Stored data
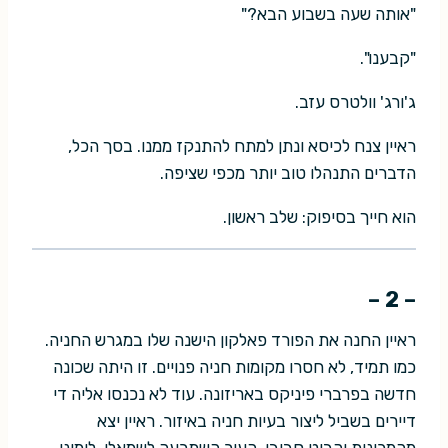
"אותה שעה בשבוע הבא?"
"קבענו".
ג'ורג' וולטרס עזב.
ראיין צנח לכיסא ונתן למתח להתנקז ממנו. בסך הכל,
הדברים התנהלו טוב יותר מכפי שציפה.
הוא חייך בסיפוק: שלב ראשון.
– 2 –
ראיין החנה את הפורד פאלקון הישנה שלו במגרש החניה.
כמו תמיד, לא חסרו מקומות חניה פנויים. זו היתה שכונה
חדשה בפרברי פיניקס באריזונה. עוד לא נכנסו אליה די
דיירים בשביל ליצור בעיות חניה באיזור. ראיין יצא
מהמכונית והביט סביבו. העיר השתרעה לשמאלו. לימינו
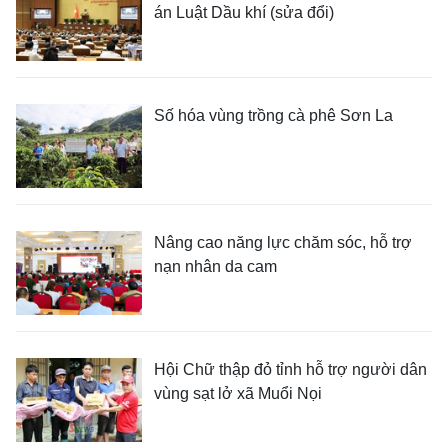
án Luật Dầu khí (sửa đổi)
Số hóa vùng trồng cà phê Sơn La
Nâng cao năng lực chăm sóc, hỗ trợ
nạn nhân da cam
Hội Chữ thập đỏ tỉnh hỗ trợ người dân
vùng sạt lở xã Muổi Nọi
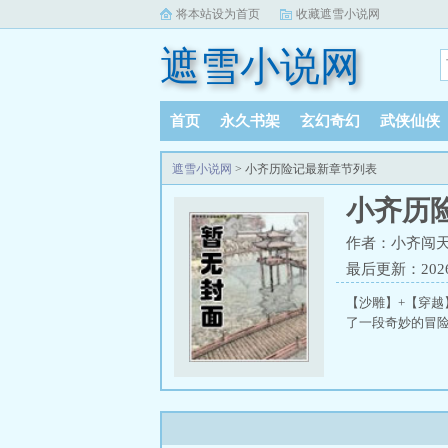
将本站设为首页
收藏遮雪小说网
遮雪小说网
首页
永久书架
玄幻奇幻
武侠仙侠
遮雪小说网
> 小齐历险记最新章节列表
小齐历
作者：小齐闯
最后更新：2026-0
【沙雕】+【穿越
了一段奇妙的冒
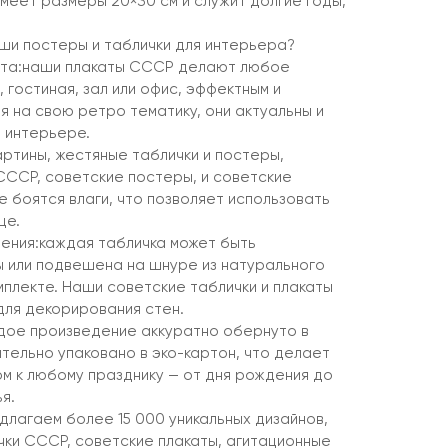
меет размеры 20×30 см и служит долгие годы,
ши постеры и таблички для интерьера?
ета:наши плакаты СССР делают любое
, гостиная, зал или офис, эффектным и
я на свою ретро тематику, они актуальны и
 интерьере.
артины, жестяные таблички и постеры,
 СССР, советские постеры, и советские
не боятся влаги, что позволяет использовать
це.
ения:каждая табличка может быть
 или подвешена на шнуре из натурального
мплекте. Наши советские таблички и плакаты
для декорирования стен.
дое произведение аккуратно обернуто в
тельно упаковано в эко-картон, что делает
м к любому празднику — от дня рождения до
я.
длагаем более 15 000 уникальных дизайнов,
чки СССР, советские плакаты, агитационные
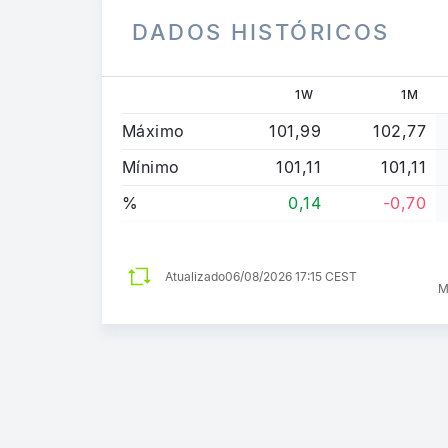
DADOS HISTÓRICOS
1W
1M
Máximo
101,99
102,77
Mínimo
101,11
101,11
%
0,14
-0,70
Atualizado
06/08/2026 17:15 CEST
M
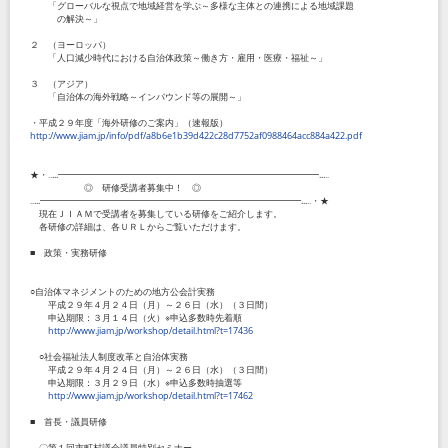
「グローバルな視点で地域経営を学ぶ～多様な主体との連携による地域課題
の解決～」
２ （ヨーロッパ）
「人口減少時代における自治体政策～働き方・雇用・医療・福祉～」
３ （アジア）
「自治体の海外戦略～インバウンド等の展開～」
・平成２９年度「海外研修のご案内」（速報版）
http://www.jiam.jp/info/pdf/a8b6e1b39d422c28d7752af0988464acc884a422.pdf
★・‥...━━━━━━━━━━━━━━━━━━━━━━━━━━━━━...‥
◎ 研修受講者募集中！ ◎
‥...━━━━━━━━━━━━━━━━━━━━━━━━━━━━━...‥・★
現在ＪＩＡＭで受講者を募集している研修をご紹介します。
各研修の詳細は、各ＵＲＬからご覧いただけます。
■ 政策・実務研修
○自治体マネジメントのための地方公会計実務
平成２９年４月２４日（月）～２６日（水）（３日間）
申込期限：３月１４日（火）※申込多数時先着順
http://www.jiam.jp/workshop/detail.html?t=17436
○社会福祉法人制度改革と自治体実務
平成２９年４月２４日（月）～２６日（水）（３日間）
申込期限：３月２９日（水）※申込多数時抽選等
http://www.jiam.jp/workshop/detail.html?t=17462
■ 首長・議員研修
〇第１回市町村議会議員特別セミナー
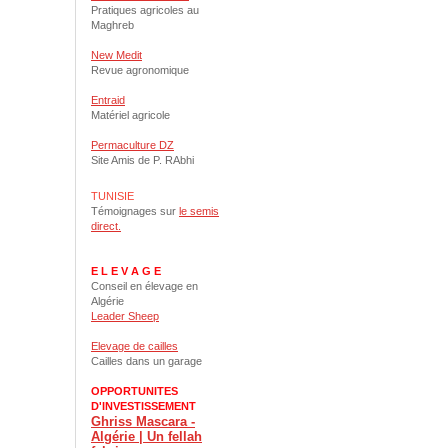
Pratiques agricoles au
Maghreb
New Medit
Revue agronomique
Entraid
Matériel agricole
Permaculture DZ
Site Amis de P. RAbhi
TUNISIE
Témoignages sur
le semis
direct.
E L E V A G E
Conseil en élevage en
Algérie
Leader Sheep
Elevage de cailles
Cailles dans un garage
OPPORTUNITES
D'INVESTISSEMENT
Ghriss Mascara -
Algérie | Un fellah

--- INSTRUCTIONS TO FOLLOW ---
A faithful copy of every entry is needed, omitting each image.

--- OUTPUT ---
"אותה שעה בשבוע הבא?"
"קבענו".
ג'ורג' וולטרס עזב.
ראיין צנח לכיסא ונתן למתח להתנקז ממנו. בסך הכל,
הדברים התנהלו טוב יותר מכפי שציפה.
הוא חייך בסיפוק: שלב ראשון.
– 2 –
ראיין החנה את הפורד פאלקון הישנה שלו במגרש החניה.
כמו תמיד, לא חסרו מקומות חניה פנויים. זו היתה שכונה
חדשה בפרברי פיניקס באריזונה. עוד לא נכנסו אליה די
דיירים בשביל ליצור בעיות חניה באיזור. ראיין יצא
מהמכונית והביט סביבו. העיר השתרעה לשמאלו. לימינו
án Luật Dầu khí (sửa đổi)
Số hóa vùng trồng cà phê Sơn La
Nâng cao năng lực chăm sóc, hỗ trợ
nạn nhân da cam
Hội Chữ thập đỏ tỉnh hỗ trợ người dân
vùng sạt lở xã Muổi Nọi
将本站设为首页
收藏遮雪小说网
遮雪小说网
首页
永久书架
玄幻奇幻
武侠仙侠
遮雪小说网
> 小齐历险记最新章节列表
小齐历
作者：小齐闯
最后更新：2026-0
【沙雕】+【穿越
了一段奇妙的冒
меет размеры 20×30 см и служит долгие годы,
ши постеры и таблички для интерьера?
ета:наши плакаты СССР делают любое
, гостиная, зал или офис, эффектным и
я на свою ретро тематику, они актуальны и
 интерьере.
артины, жестяные таблички и постеры,
 СССР, советские постеры, и советские
не боятся влаги, что позволяет использовать
це.
ения:каждая табличка может быть
 или подвешена на шнуре из натурального
мплекте. Наши советские таблички и плакаты
для декорирования стен.
дое произведение аккуратно обернуто в
тельно упаковано в эко-картон, что делает
м к любому празднику — от дня рождения до
я.
длагаем более 15 000 уникальных дизайнов,
чки СССР, советские плакаты, агитационные
DADOS HISTÓRICOS
1W
1M
Máximo
101,99
102,77
Mínimo
101,11
101,11
%
0,14
-0,70
Atualizado
06/08/2026 17:15 CEST
M
「グローバルな視点で地域経営を学ぶ～多様な主体との連携による地域課題
の解決～」
２ （ヨーロッパ）
「人口減少時代における自治体政策～働き方・雇用・医療・福祉～」
３ （アジア）
「自治体の海外戦略～インバウンド等の展開～」
・平成２９年度「海外研修のご案内」（速報版）
http://www.jiam.jp/info/pdf/a8b6e1b39d422c28d7752af0988464acc884a422.pdf
★・‥...━━━━━━━━━━━━━━━━━━━━━━━━━━━━━...‥
◎ 研修受講者募集中！ ◎
‥...━━━━━━━━━━━━━━━━━━━━━━━━━━━━━...‥・★
現在ＪＩＡＭで受講者を募集している研修をご紹介します。
各研修の詳細は、各ＵＲＬからご覧いただけます。
■ 政策・実務研修
○自治体マネジメントのための地方公会計実務
平成２９年４月２４日（月）～２６日（水）（３日間）
申込期限：３月１４日（火）※申込多数時先着順
http://www.jiam.jp/workshop/detail.html?t=17436
○社会福祉法人制度改革と自治体実務
平成２９年４月２４日（月）～２６日（水）（３日間）
申込期限：３月２９日（水）※申込多数時抽選等
http://www.jiam.jp/workshop/detail.html?t=17462
■ 首長・議員研修
〇第１回市町村議会議員特別セミナー
Pratiques agricoles au
Maghreb
New Medit
Revue agronomique
Entraid
Matériel agricole
Permaculture DZ
Site Amis de P. RAbhi
TUNISIE
Témoignages sur
le semis
direct.
E L E V A G E
Conseil en élevage en
Algérie
Leader Sheep
Elevage de cailles
Cailles dans un garage
OPPORTUNITES
D'INVESTISSEMENT
Ghriss Mascara -
Algérie | Un fellah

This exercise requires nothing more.